About this exercise
Return every line of the entries that includes the word "pixels".
——————
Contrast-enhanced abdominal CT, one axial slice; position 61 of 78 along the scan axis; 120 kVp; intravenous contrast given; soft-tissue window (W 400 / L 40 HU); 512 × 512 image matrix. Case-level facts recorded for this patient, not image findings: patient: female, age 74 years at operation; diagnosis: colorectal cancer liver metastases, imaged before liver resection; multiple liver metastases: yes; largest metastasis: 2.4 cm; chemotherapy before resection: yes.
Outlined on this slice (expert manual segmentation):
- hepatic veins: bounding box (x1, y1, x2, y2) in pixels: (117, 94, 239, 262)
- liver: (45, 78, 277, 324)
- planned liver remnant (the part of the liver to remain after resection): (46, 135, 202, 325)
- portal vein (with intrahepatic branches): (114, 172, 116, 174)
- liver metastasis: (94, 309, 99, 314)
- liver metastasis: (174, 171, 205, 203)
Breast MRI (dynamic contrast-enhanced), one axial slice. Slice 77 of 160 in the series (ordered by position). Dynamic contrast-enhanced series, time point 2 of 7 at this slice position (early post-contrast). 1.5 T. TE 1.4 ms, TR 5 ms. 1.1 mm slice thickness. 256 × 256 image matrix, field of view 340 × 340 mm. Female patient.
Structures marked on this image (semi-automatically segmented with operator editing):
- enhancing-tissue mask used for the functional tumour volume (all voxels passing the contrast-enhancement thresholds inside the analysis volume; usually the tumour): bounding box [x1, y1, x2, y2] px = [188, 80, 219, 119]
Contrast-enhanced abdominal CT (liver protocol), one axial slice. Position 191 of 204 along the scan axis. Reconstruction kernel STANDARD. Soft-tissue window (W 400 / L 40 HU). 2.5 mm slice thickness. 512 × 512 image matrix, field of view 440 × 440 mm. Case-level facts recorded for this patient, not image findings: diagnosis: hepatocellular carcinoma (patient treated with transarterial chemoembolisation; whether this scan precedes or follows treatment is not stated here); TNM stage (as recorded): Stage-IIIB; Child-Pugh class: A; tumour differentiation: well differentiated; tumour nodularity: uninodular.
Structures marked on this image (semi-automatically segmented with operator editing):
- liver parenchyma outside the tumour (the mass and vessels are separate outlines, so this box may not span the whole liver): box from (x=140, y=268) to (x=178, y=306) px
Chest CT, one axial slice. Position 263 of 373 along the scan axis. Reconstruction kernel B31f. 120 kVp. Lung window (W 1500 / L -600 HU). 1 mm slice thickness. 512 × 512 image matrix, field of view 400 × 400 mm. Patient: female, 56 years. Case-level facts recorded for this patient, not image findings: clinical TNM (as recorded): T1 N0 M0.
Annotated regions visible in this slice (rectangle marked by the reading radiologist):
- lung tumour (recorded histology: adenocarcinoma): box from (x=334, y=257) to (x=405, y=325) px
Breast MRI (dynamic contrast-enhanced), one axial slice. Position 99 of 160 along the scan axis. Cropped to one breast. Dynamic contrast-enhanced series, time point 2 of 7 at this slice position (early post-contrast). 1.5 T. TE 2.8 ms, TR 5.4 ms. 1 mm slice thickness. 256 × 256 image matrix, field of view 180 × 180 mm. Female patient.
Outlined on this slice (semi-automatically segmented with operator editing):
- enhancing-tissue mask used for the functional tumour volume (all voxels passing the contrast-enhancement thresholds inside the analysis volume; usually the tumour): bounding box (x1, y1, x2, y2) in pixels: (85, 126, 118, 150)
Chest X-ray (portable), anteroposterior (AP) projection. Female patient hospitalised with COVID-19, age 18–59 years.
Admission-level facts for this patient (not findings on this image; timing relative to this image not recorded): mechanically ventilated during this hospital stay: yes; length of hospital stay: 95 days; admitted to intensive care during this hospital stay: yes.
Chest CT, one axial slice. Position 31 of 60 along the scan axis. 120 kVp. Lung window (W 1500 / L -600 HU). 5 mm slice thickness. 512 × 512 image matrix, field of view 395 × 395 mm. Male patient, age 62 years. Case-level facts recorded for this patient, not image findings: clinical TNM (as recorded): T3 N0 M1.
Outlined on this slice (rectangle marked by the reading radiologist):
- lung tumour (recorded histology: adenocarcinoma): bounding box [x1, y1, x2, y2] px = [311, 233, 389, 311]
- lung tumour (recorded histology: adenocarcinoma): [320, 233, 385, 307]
——————
Exercise output
- hepatic veins: bounding box (x1, y1, x2, y2) in pixels: (117, 94, 239, 262)
- enhancing-tissue mask used for the functional tumour volume (all voxels passing the contrast-enhancement thresholds inside the analysis volume; usually the tumour): bounding box (x1, y1, x2, y2) in pixels: (85, 126, 118, 150)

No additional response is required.